WORK TO BE COMPLETED: In the records that follow, find each line with the word "glioma" and copy it.
**** DATA FOR ANALYSIS ****
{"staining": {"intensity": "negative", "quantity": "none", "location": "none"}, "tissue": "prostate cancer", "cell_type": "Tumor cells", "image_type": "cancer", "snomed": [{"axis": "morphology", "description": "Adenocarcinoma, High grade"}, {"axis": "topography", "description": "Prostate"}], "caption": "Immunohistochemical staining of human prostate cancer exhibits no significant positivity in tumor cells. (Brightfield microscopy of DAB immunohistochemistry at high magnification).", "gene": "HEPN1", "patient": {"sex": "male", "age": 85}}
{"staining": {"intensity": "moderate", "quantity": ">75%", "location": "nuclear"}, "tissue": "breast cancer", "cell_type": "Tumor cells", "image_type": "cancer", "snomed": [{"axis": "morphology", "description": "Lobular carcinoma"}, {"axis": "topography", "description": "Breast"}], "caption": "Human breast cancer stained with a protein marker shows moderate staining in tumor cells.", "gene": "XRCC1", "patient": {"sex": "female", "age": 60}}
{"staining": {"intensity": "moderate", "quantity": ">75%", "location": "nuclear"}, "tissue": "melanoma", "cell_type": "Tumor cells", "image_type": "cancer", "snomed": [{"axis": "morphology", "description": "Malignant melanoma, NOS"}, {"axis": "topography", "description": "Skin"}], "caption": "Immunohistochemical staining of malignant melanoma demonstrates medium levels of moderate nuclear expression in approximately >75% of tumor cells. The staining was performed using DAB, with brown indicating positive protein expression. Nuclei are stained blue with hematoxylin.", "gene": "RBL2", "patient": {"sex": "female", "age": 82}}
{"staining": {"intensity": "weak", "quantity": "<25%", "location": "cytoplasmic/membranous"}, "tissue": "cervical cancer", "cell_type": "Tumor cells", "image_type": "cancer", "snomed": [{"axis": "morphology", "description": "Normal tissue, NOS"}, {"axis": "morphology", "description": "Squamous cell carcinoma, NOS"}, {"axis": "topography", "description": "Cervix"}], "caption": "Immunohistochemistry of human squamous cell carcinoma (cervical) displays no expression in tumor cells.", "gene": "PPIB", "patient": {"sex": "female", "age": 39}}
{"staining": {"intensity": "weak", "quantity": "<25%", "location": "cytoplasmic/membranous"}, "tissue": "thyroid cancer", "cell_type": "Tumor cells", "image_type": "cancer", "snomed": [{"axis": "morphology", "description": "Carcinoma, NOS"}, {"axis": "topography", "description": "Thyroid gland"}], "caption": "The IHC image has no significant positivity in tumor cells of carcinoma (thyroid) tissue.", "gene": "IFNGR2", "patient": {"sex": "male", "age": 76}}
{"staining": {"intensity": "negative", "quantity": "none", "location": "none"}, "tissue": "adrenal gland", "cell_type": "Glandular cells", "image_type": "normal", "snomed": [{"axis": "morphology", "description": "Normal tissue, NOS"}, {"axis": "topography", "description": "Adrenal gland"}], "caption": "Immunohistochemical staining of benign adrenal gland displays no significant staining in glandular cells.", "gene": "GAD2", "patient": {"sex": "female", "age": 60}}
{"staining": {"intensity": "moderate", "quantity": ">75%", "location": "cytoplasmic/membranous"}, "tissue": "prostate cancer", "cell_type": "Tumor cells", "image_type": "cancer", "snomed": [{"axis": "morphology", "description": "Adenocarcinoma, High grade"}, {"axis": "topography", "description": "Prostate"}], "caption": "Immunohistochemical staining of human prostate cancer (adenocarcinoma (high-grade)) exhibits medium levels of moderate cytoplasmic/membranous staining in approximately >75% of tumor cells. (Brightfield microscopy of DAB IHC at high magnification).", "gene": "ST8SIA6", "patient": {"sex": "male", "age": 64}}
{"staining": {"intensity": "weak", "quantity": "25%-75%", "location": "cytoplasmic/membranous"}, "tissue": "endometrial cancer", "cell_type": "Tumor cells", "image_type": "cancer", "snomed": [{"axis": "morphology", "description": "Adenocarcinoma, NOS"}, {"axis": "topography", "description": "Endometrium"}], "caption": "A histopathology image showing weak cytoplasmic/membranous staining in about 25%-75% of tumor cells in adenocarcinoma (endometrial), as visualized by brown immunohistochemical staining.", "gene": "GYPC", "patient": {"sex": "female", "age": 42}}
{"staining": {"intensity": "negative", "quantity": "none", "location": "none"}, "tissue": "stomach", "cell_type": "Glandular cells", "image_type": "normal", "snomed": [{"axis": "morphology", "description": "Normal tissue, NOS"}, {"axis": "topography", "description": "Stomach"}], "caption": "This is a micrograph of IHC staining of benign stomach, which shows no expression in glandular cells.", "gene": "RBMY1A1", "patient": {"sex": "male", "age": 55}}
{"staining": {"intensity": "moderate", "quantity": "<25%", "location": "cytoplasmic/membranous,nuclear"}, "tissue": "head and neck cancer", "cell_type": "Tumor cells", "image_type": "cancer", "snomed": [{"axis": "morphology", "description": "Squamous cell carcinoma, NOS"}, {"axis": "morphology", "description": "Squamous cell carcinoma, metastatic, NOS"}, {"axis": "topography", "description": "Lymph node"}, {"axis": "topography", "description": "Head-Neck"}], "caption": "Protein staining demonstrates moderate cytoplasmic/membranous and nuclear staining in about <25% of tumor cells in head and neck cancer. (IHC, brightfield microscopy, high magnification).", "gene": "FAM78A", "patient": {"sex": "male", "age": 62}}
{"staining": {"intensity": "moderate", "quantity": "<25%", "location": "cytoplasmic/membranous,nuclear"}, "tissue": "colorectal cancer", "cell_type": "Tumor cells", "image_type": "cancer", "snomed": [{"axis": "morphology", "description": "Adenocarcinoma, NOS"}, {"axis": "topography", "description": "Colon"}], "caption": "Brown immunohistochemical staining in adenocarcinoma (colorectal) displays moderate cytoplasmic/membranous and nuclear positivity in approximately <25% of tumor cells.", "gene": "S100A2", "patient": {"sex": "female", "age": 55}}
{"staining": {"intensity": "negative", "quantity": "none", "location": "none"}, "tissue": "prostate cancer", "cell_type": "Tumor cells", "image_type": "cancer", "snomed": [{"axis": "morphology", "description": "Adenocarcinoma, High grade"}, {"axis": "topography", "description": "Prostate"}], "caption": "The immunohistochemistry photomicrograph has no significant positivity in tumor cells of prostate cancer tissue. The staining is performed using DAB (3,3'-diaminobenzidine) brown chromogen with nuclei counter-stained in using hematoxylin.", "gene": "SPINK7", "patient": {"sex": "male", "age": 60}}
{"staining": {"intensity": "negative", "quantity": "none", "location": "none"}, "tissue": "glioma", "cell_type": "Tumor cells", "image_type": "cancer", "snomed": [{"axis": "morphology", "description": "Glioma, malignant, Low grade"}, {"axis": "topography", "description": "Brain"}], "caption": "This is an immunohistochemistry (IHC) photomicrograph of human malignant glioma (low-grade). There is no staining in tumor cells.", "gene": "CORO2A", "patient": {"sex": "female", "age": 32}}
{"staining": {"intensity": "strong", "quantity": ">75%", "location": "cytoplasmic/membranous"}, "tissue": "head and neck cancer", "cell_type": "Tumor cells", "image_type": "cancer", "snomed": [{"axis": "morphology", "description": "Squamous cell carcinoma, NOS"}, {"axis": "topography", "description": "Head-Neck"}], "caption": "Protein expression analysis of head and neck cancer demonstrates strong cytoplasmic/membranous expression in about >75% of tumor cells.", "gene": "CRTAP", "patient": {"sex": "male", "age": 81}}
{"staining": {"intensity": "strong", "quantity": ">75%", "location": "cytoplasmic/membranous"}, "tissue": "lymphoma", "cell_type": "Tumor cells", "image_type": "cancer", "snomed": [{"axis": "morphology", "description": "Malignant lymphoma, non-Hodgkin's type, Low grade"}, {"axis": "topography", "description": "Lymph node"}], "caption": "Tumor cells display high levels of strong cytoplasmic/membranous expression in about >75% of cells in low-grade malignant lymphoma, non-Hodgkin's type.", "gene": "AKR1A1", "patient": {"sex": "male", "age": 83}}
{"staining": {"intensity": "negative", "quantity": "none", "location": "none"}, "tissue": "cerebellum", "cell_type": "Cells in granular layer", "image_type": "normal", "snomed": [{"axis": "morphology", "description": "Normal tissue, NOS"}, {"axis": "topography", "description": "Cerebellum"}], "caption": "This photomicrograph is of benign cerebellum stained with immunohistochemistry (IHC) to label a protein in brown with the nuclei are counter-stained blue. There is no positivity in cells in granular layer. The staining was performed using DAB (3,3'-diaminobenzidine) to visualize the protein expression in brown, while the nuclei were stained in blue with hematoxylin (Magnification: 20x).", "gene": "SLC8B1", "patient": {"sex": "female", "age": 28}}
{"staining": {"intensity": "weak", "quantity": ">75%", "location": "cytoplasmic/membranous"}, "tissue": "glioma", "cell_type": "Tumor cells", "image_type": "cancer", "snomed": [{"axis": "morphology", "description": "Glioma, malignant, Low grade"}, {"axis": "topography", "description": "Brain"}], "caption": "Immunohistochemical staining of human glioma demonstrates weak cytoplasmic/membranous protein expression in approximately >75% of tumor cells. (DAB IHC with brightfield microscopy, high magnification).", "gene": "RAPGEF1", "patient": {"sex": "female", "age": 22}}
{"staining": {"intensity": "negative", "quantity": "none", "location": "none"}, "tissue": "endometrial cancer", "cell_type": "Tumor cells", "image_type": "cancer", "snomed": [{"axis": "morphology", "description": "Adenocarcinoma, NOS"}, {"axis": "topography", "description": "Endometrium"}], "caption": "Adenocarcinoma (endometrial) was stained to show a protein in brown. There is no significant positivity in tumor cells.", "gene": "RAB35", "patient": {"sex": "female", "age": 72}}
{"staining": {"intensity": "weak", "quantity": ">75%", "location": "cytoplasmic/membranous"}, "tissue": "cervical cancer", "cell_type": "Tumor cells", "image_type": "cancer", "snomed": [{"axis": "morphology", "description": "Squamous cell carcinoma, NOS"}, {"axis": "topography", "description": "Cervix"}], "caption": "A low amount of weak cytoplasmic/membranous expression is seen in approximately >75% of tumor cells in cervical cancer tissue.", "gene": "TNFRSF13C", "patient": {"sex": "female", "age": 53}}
****
REPLY TO THE TASK:
{"staining": {"intensity": "negative", "quantity": "none", "location": "none"}, "tissue": "glioma", "cell_type": "Tumor cells", "image_type": "cancer", "snomed": [{"axis": "morphology", "description": "Glioma, malignant, Low grade"}, {"axis": "topography", "description": "Brain"}], "caption": "This is an immunohistochemistry (IHC) photomicrograph of human malignant glioma (low-grade). There is no staining in tumor cells.", "gene": "CORO2A", "patient": {"sex": "female", "age": 32}}
{"staining": {"intensity": "weak", "quantity": ">75%", "location": "cytoplasmic/membranous"}, "tissue": "glioma", "cell_type": "Tumor cells", "image_type": "cancer", "snomed": [{"axis": "morphology", "description": "Glioma, malignant, Low grade"}, {"axis": "topography", "description": "Brain"}], "caption": "Immunohistochemical staining of human glioma demonstrates weak cytoplasmic/membranous protein expression in approximately >75% of tumor cells. (DAB IHC with brightfield microscopy, high magnification).", "gene": "RAPGEF1", "patient": {"sex": "female", "age": 22}}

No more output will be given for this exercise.